→ **The problem**: Under this line are the records; repeat exactly the lines starting at the one containing "html: <div> <span>Rename" and ending at the one containing "html: <div> <span>New", omitting pictures.

→ **Given records**:

---------------

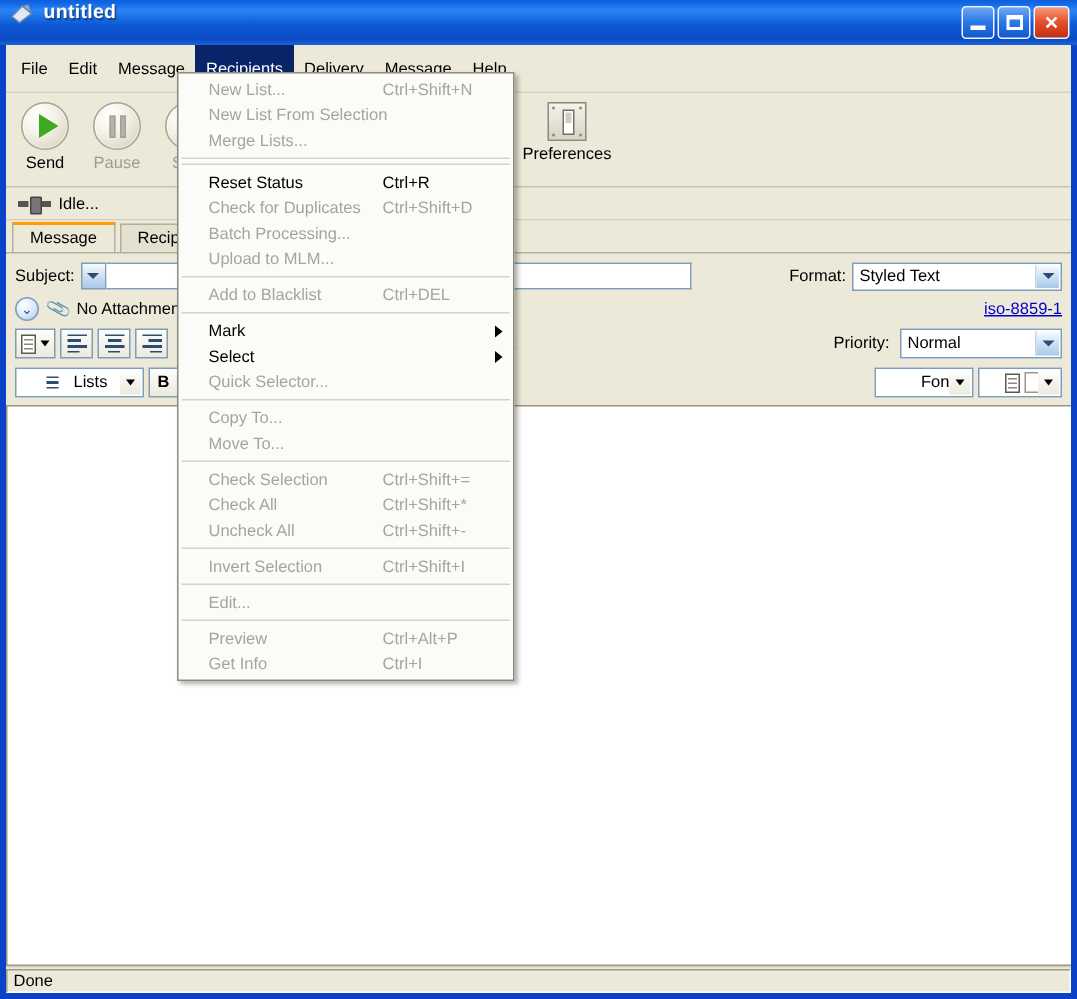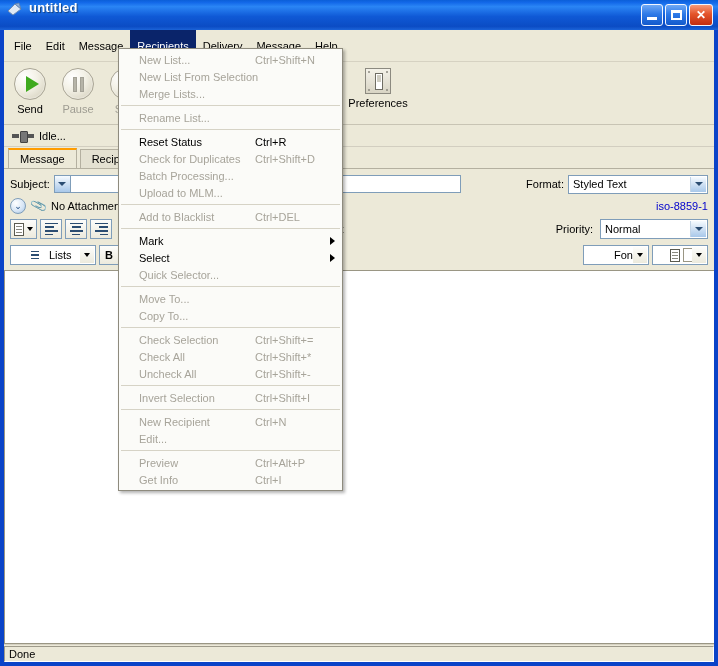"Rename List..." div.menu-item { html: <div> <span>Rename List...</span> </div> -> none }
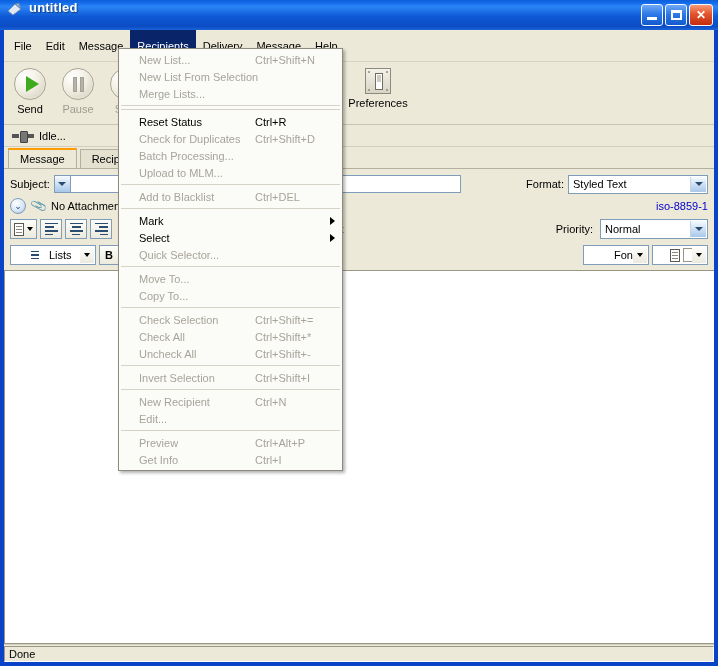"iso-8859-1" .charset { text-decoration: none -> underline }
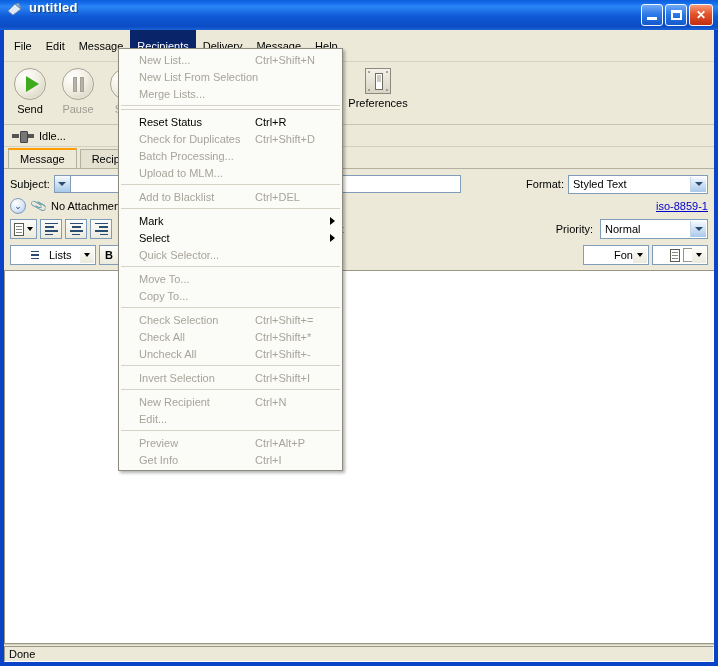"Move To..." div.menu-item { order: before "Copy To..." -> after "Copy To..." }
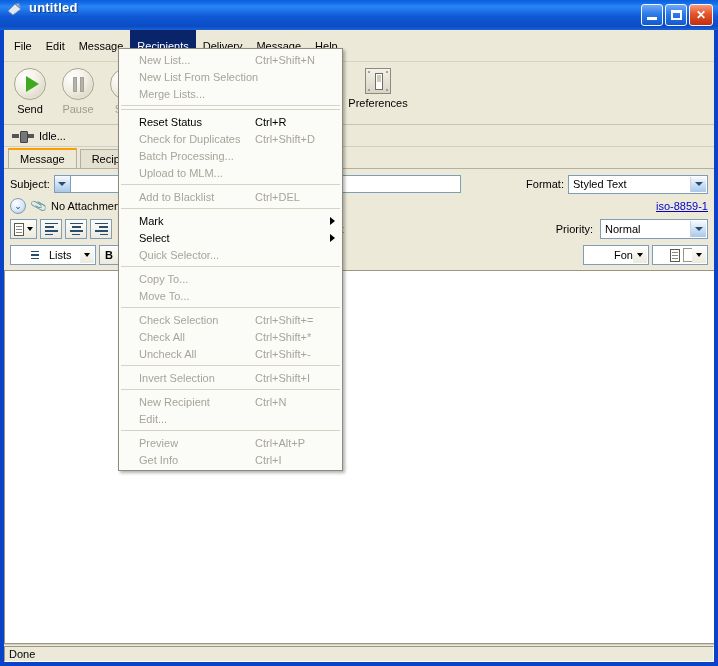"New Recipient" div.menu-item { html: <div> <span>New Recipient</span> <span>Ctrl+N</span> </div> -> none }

---------------

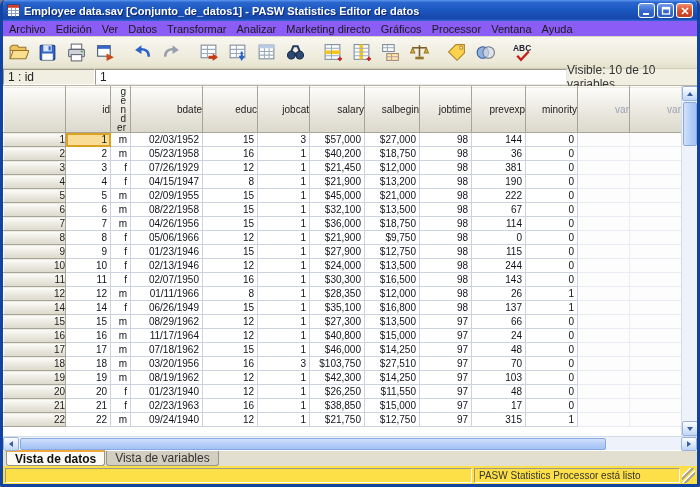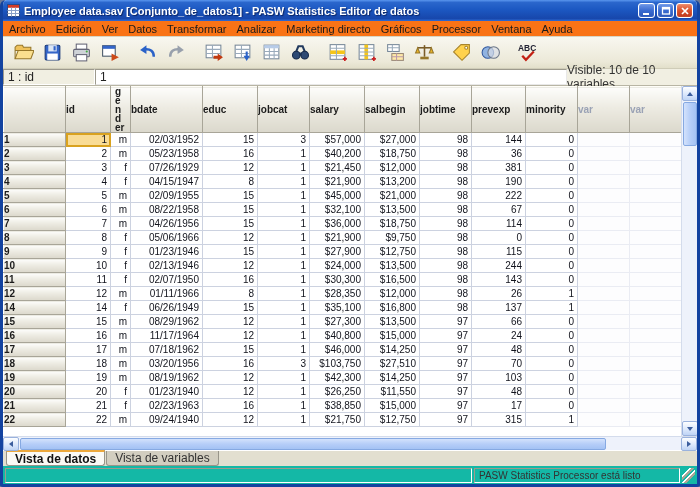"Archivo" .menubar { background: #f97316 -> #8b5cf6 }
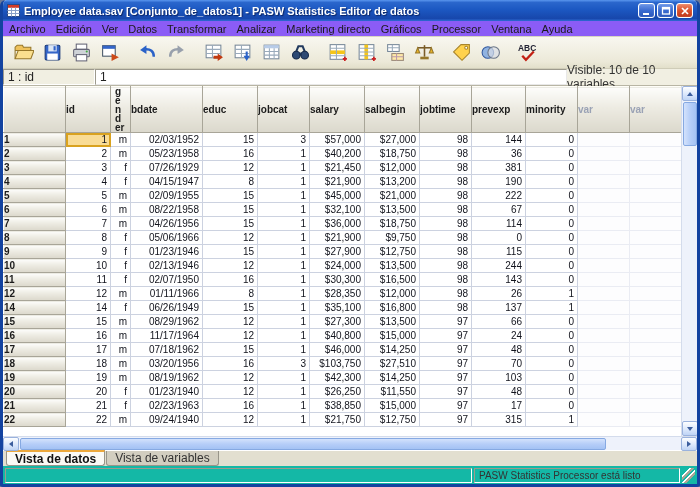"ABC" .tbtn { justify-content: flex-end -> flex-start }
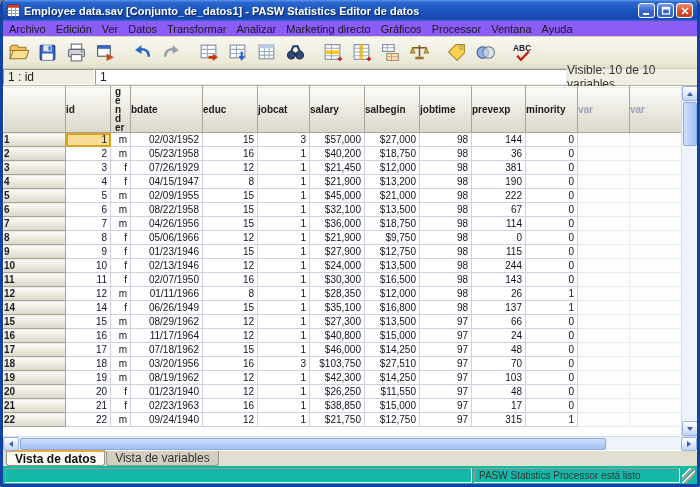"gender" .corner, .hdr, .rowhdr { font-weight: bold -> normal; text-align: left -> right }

---------------

→ **Exercise answer**:
"Rename List..." div.menu-item { html: <div> <span>Rename List...</span> </div> -> none }
"iso-8859-1" .charset { text-decoration: none -> underline }
"Move To..." div.menu-item { order: before "Copy To..." -> after "Copy To..." }
"New Recipient" div.menu-item { html: <div> <span>New Recipient</span> <span>Ctrl+N</span> </div> -> none }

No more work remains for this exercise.